RAW DATA START
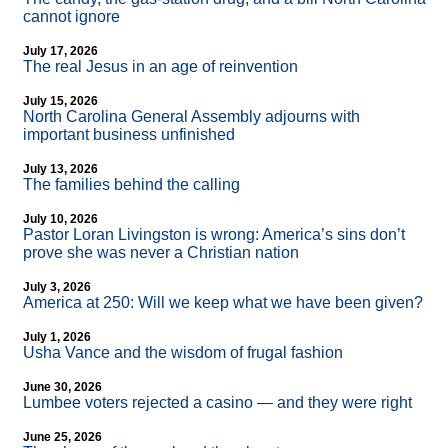
cannot ignore
July 17, 2026
The real Jesus in an age of reinvention
July 15, 2026
North Carolina General Assembly adjourns with
important business unfinished
July 13, 2026
The families behind the calling
July 10, 2026
Pastor Loran Livingston is wrong: America’s sins don’t
prove she was never a Christian nation
July 3, 2026
America at 250: Will we keep what we have been given?
July 1, 2026
Usha Vance and the wisdom of frugal fashion
June 30, 2026
Lumbee voters rejected a casino — and they were right
June 25, 2026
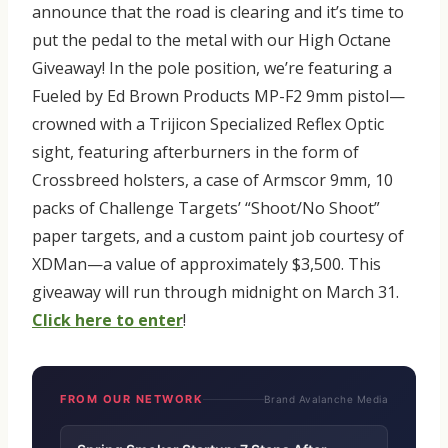
announce that the road is clearing and it’s time to
put the pedal to the metal with our High Octane
Giveaway! In the pole position, we’re featuring a
Fueled by Ed Brown Products MP-F2 9mm pistol—
crowned with a Trijicon Specialized Reflex Optic
sight, featuring afterburners in the form of
Crossbreed holsters, a case of Armscor 9mm, 10
packs of Challenge Targets’ “Shoot/No Shoot”
paper targets, and a custom paint job courtesy of
XDMan—a value of approximately $3,500. This
giveaway will run through midnight on March 31.
Click here to enter
!
FROM OUR NETWORK
Brand Avalanche Media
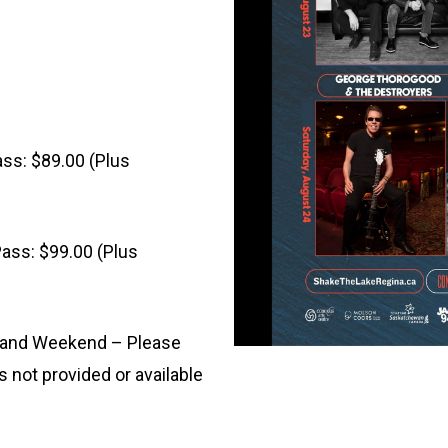
ass: $89.00 (Plus
ass: $99.00 (Plus
y and Weekend – Please
s not provided or available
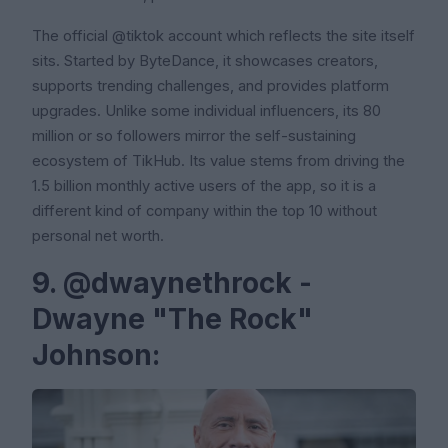
The official @tiktok account which reflects the site itself
sits. Started by ByteDance, it showcases creators,
supports trending challenges, and provides platform
upgrades. Unlike some individual influencers, its 80
million or so followers mirror the self-sustaining
ecosystem of TikHub. Its value stems from driving the
1.5 billion monthly active users of the app, so it is a
different kind of company within the top 10 without
personal net worth.
9. @dwaynethrock -
Dwayne "The Rock"
Johnson:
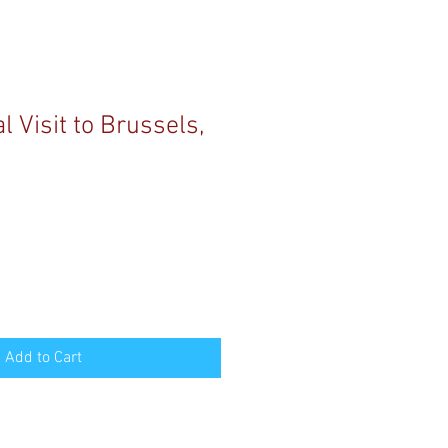
 Visit to Brussels,
Add to Cart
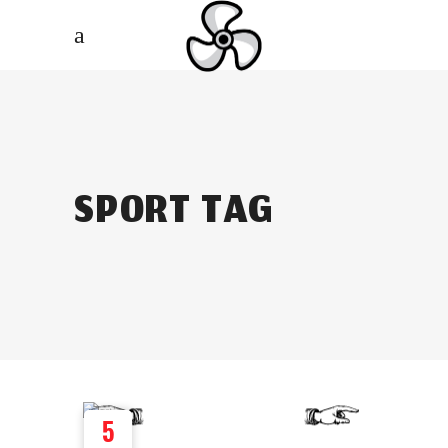
SPORT TAG
5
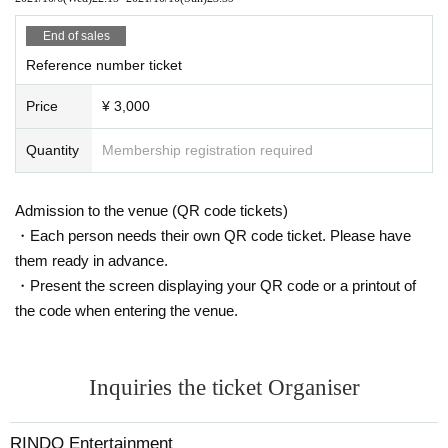
End of sales
Reference number ticket
Price
¥ 3,000
Quantity
Membership registration required
Admission to the venue (QR code tickets)
・Each person needs their own QR code ticket. Please have
them ready in advance.
・Present the screen displaying your QR code or a printout of
the code when entering the venue.
Inquiries the ticket Organiser
RINDO Entertainment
RAW DATA END
For the string "have", return every line of the data where it appears.

America at 250: Will we keep what we have been given?
・Each person needs their own QR code ticket. Please have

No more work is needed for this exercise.